Anglesea’s Loveridge Lookout has been added to the Victorian Heritage Register, as part of commemorations to mark the 75th anniversary of the end of World War Two.
Built in 1938 for local woman Bertha Loveridge, the Loveridge Lookout was commandeered in 1942 to be used as an aircraft monitoring post.
It’s one of the last two known remaining Volunteer Air Observers Corps (VAOC) posts in Victoria, with many other WWII observation posts having been demolished. The VAOC was the civilian arm of the Royal Australian Air Force.
The site is now protected under the Heritage Act 2017, along with VAOC logbooks and rosters held by the Anglesea and District Historical Society.

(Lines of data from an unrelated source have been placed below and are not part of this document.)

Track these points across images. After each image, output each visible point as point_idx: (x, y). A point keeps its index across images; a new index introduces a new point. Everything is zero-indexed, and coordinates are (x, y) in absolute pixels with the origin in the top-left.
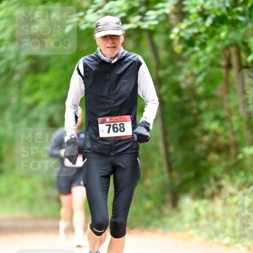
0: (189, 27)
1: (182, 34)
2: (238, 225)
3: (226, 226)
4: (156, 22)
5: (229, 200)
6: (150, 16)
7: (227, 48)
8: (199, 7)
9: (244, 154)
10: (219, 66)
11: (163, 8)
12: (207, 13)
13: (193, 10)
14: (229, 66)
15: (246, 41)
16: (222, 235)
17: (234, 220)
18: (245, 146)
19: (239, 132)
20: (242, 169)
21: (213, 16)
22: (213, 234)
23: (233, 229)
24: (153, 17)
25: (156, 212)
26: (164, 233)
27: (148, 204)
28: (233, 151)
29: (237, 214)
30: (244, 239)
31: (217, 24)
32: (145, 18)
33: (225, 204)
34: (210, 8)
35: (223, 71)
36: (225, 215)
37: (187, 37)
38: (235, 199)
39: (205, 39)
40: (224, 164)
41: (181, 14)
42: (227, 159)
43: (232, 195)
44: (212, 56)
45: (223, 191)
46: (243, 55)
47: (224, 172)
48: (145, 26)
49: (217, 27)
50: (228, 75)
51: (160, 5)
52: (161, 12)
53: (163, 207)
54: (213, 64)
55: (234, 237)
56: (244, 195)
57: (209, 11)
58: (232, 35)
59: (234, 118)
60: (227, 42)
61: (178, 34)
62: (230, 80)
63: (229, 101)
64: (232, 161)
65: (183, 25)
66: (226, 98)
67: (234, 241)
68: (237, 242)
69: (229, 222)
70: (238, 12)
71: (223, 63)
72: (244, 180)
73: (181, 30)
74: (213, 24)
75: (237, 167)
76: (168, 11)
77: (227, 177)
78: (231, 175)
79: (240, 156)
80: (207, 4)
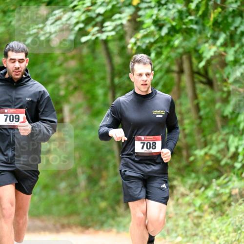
0: (145, 36)
1: (139, 44)
2: (190, 225)
3: (177, 226)
4: (113, 33)
5: (180, 201)
6: (107, 26)
7: (181, 55)
8: (154, 17)
9: (195, 155)
10: (173, 71)
11: (120, 19)
12: (162, 22)
13: (148, 22)
14: (181, 71)
15: (198, 48)
16: (174, 235)
17: (185, 220)
18: (196, 149)
19: (190, 135)
20: (193, 171)
21: (169, 26)
22: (166, 233)
23: (185, 227)
24: (110, 28)
25: (110, 212)
26: (118, 232)
27: (103, 204)
28: (184, 153)
29: (189, 214)
30: (195, 238)
31: (172, 33)
32: (104, 29)
33: (177, 204)
34: (165, 17)
35: (175, 76)
36: (176, 214)
37: (144, 47)
38: (187, 199)
39: (161, 47)
40: (176, 165)
41: (136, 24)
42: (179, 161)
43: (183, 195)
44: (167, 64)
45: (175, 192)
46: (194, 60)
47: (175, 173)
48: (103, 36)
49: (172, 36)
50: (180, 80)
51: (117, 16)
52: (119, 22)
53: (117, 208)
54: (169, 71)
55: (186, 236)
56: (196, 195)
57: (164, 20)
58: (185, 44)
59: (186, 121)
60: (180, 50)
61: (135, 43)
62: (182, 84)
63: (181, 104)
64: (184, 163)
65: (139, 35)
66: (178, 102)
67: (185, 240)
68: (188, 242)
69: (181, 222)
70: (191, 20)
71: (175, 68)
72: (195, 181)
73: (138, 40)
74: (168, 34)
75: (189, 168)
76: (124, 22)
77: (179, 179)
78: (183, 177)
79: (192, 159)
80: (162, 14)
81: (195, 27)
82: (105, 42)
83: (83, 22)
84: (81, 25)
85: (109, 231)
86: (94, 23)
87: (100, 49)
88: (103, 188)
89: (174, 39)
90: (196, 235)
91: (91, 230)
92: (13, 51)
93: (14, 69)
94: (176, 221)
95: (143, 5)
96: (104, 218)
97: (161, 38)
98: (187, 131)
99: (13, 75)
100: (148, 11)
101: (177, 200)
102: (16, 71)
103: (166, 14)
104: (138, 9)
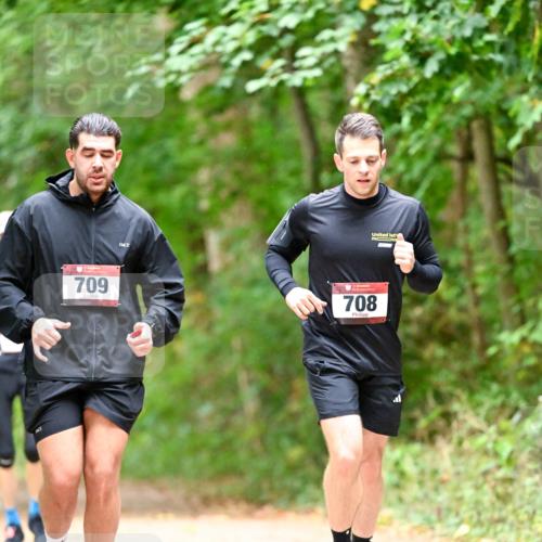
0: (390, 79)
1: (374, 97)
2: (487, 497)
3: (460, 499)
4: (318, 72)
5: (466, 445)
6: (304, 58)
7: (469, 120)
8: (408, 37)
9: (499, 343)
10: (450, 157)
11: (332, 40)
12: (427, 48)
13: (395, 46)
14: (468, 157)
15: (505, 106)
16: (453, 520)
17: (477, 488)
18: (501, 330)
19: (489, 297)
20: (494, 378)
21: (441, 55)
22: (434, 517)
23: (478, 503)
24: (311, 61)
25: (312, 470)
27: (295, 453)
28: (476, 339)
29: (485, 474)
30: (499, 527)
31: (448, 71)
32: (297, 64)
33: (460, 452)
34: (433, 37)
35: (455, 166)
36: (458, 474)
37: (386, 103)
38: (481, 440)
39: (423, 104)
40: (457, 366)
41: (369, 51)
42: (464, 357)
43: (473, 433)
44: (436, 141)
45: (455, 424)
46: (498, 133)
47: (456, 384)
48: (296, 80)
49: (449, 78)
50: (465, 176)
51: (326, 34)
52: (329, 48)
54: (441, 157)
55: (480, 523)
56: (502, 433)
57: (431, 44)
58: (477, 95)
59: (480, 268)
60: (467, 111)
61: (367, 96)
62: (471, 186)
63: (467, 230)
64: (475, 360)
65: (376, 77)
66: (461, 225)
67: (478, 531)
68: (483, 536)
69: (468, 492)
70: (490, 44)
71: (455, 149)
72: (499, 401)
73: (373, 87)
74: (439, 74)
75: (484, 373)
76: (342, 46)
77: (464, 396)
78: (472, 392)
79: (492, 351)
80: (427, 29)
81: (499, 58)
82: (300, 92)
83: (250, 48)
84: (247, 56)
85: (309, 512)
86: (274, 49)
87: (289, 107)
88: (294, 416)
89: (452, 84)
90: (502, 520)
91: (268, 509)
92: (89, 132)
93: (91, 170)
94: (457, 488)
95: (385, 10)
96: (297, 484)
97: (425, 82)
98: (480, 291)
99: (88, 185)
100: (395, 23)
101: (460, 443)
102: (95, 174)
103: (435, 30)
104: (372, 17)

These tell the story of the 56 local residents who kept the Loveridge Lookout open 24 hours a day between 1942 and 1945, recording aircraft movements and relaying the information by phone to Geelong.
By the end of WWII, there were 24,000 civilian VAOC volunteers across Australia – most of whom were women.
The heritage listing comes as Victorians prepare to commemorate 75 years since the end of WWII on Saturday, 15 August through a series of online and virtual experiences.
Quotes attributable to Minister for Veterans Shaun Leane
“The story of Anglesea’s Loveridge Lookout is an example of how a small community came together during World War Two to assist in the war effort and it is right that it should be protected.”
“As we commemorate 75 years on from the end of WWII it is important that we remember the sacrifice and dedication of all those who served.”
Quote attributable to Member for Western Victoria Gayle Tierney
“While there were many volunteer lookout posts used during WWII, this is one of the few that are still standing – this makes Loveridge Lookout’s addition to the Heritage Register such a special one.”